In opening the debate, I have inevitably concentrated to a large extent on Kosovo. It is right that we should focus on the greatest challenge to security and stability in Europe since the end of the cold war. However, it would be a mistake to treat the circumstances of Kosovo as unique. Milosevic, ethnic hatred and ethnic cleansing, the humanitarian crises in south-eastern Europe and more widely, the risks of overspill and destabilisation--all these carry powerful lessons for every one of us.

I spoke at the outset about keeping defence in the public eye. We must not cease to strive to ensure that defence in Britain is stronger and better integrated into society, so that the contribution made by our service men and women as a force for good in peacetime, crisis and conflict in the world will go on. We must be prepared to contribute as well.
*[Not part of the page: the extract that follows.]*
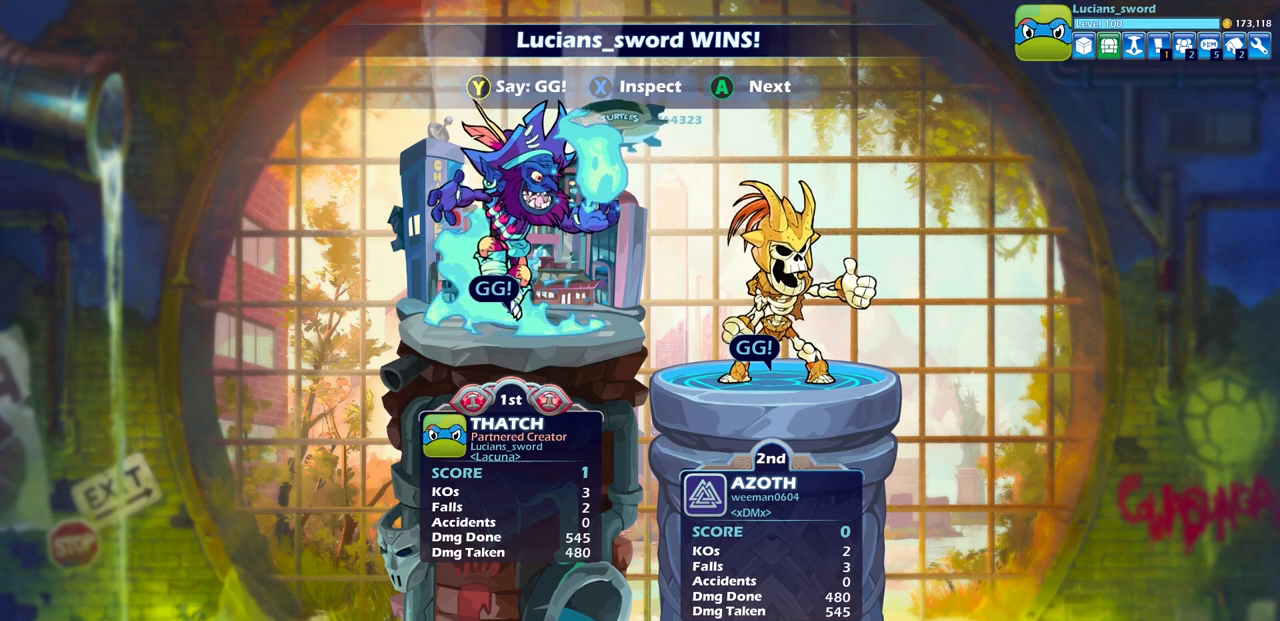
{"buttons": [], "left_stick": "center", "right_stick": "center", "events": []}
Long after NATO has achieved its objectives in Kosovo, long after the headline writers have moved on to the next subject and the next crisis, a job of work will still be being done in that area, as it is in Kosovo today, by men and women who, supported by the civilians who back them up and by the families who are an integral part of that great team, have committed themselves to international law and order. Without them, it would be a much more dangerous world for future generations.